### EXERCISE BRIEF
Using the listing below, work out how many lines carry the word "giúp", and state nothing but that number.

### INPUT DATA
----

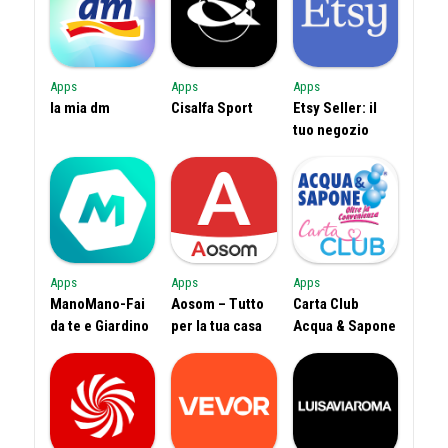
Apps
Apps
Apps
la mia dm
Cisalfa Sport
Etsy Seller: il
tuo negozio
Apps
Apps
Apps
ManoMano-Fai
Aosom – Tutto
Carta Club
da te e Giardino
per la tua casa
Acqua & Sapone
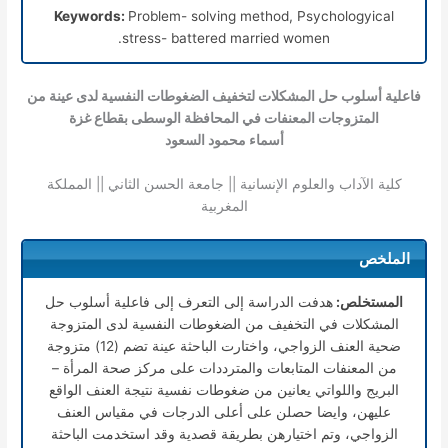
Keywords:
Problem- solving method, Psychologyical
stress- battered married women.
فاعلیة أسلوب حل المشكلات لتخفیف الضغوطات النفسية لدى عينة من
المتزوجات المعنفات في المحافظة الوسطى بقطاع غزة
أسماء محمود السعود
كلية الآداب والعلوم الإنسانية || جامعة الحسن الثاني || المملكة
المغربية
الملخص
المستخلص:
هدفت الدراسة إلى التعرف إلى فاعلية أسلوب حل
المشكلات في التخفيف من الضغوطات النفسية لدى المتزوجة
ضحية العنف الزواجي، واختارت الباحثة عينة تضم (12) متزوجة
من المعنفات المتابعات والمترددات على مركز صحة المرأة –
البريج واللواتي يعانين من ضغوطات نفسية نتيجة العنف الواقع
عليهن، وايضا حصلن على أعلى الدرجات في مقياس العنف
الزواجي، وتم اختيارهن بطريقة قصدية وقد استخدمت الباحثة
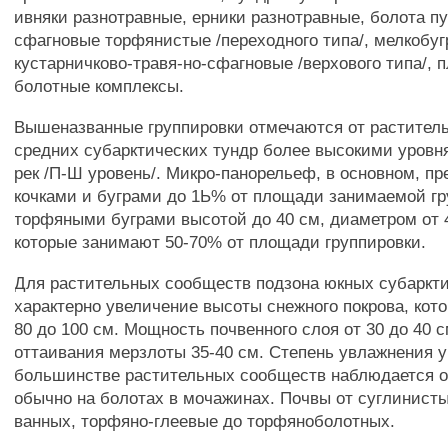
ивняки разнотравные, ерники разнотравные, болота п
сфагновые торфянистые /переходного типа/, мелкобу
кустарничково-травя-но-сфагновые /верхового типа/, 
болотные комплексы.
Вышеназванные группировки отмечаются от растител
средних субарктических тундр более высокими уров
рек /П-Ш уровень/. Микро-панорельеф, в основном, п
кочками и буграми до 1Ь% от площади занимаемой гр
торфяными буграми высотой до 40 см, диаметром от 4
которые занимают 50-70% от площади группировки.
Для растительных сообществ подзона юкных субаркти
характерно увеличение высоты снежного покрова, кото
80 до 100 см. Мощность почвенного слоя от 30 до 40 с
оттаивания мерзлоты 35-40 см. Степень увлажнения у
большинстве растительных сообществ наблюдается о
обычно на болотах в мочажинах. Почвы от суглинист
ванных, торфяно-глеевые до торфяноболотных.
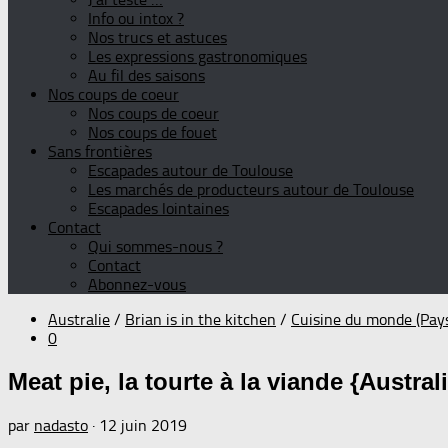
Info ou intox ?
Nos trucs et astuces
Les expressions gastronomiques
Au fil des saisons
Nos coups de coeur
Nos coups de coeur
Nos coups de fouet
Sans frontières
Escapades autour de Toulouse
Les marchés de producteurs autour de Toulouse
Escapades lointaines
Contact
Qui sommes-nous ?
Contact
Abonnez-vous
Australie
/
Brian is in the kitchen
/
Cuisine du monde (Pay
0
Meat pie, la tourte à la viande {Austral
par
nadasto
·
12 juin 2019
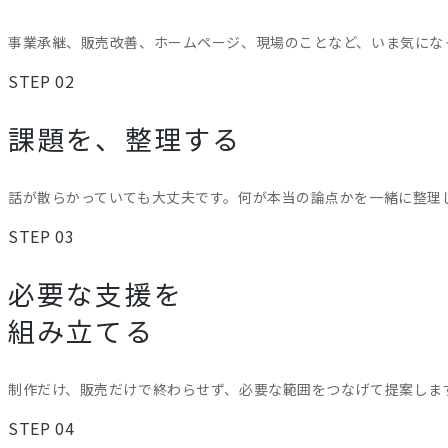
事業承継、販売改善、ホームページ、現場のことなど、いま気にな
STEP 02
課題を、整理する
話が散らかっていても大丈夫です。何が本当の論点かを一緒に整理
STEP 03
必要な支援を
組み立てる
制作だけ、販売だけで終わらせず、必要な範囲をつなげて提案しま
STEP 04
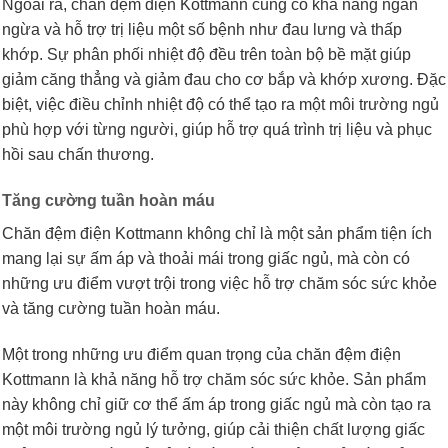
Ngoài ra, chăn đệm điện Kottmann cũng có khả năng ngăn
ngừa và hỗ trợ trị liệu một số bệnh như đau lưng và thấp
khớp. Sự phân phối nhiệt độ đều trên toàn bộ bề mặt giúp
giảm căng thẳng và giảm đau cho cơ bắp và khớp xương. Đặc
biệt, việc điều chỉnh nhiệt độ có thể tạo ra một môi trường ngủ
phù hợp với từng người, giúp hỗ trợ quá trình trị liệu và phục
hồi sau chấn thương.
Tăng cường tuần hoàn máu
Chăn đệm điện Kottmann không chỉ là một sản phẩm tiện ích
mang lại sự ấm áp và thoải mái trong giấc ngủ, mà còn có
những ưu điểm vượt trội trong việc hỗ trợ chăm sóc sức khỏe
và tăng cường tuần hoàn máu.
Một trong những ưu điểm quan trọng của chăn đệm điện
Kottmann là khả năng hỗ trợ chăm sóc sức khỏe. Sản phẩm
này không chỉ giữ cơ thể ấm áp trong giấc ngủ mà còn tạo ra
một môi trường ngủ lý tưởng, giúp cải thiện chất lượng giấc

----

### SOLUTION
3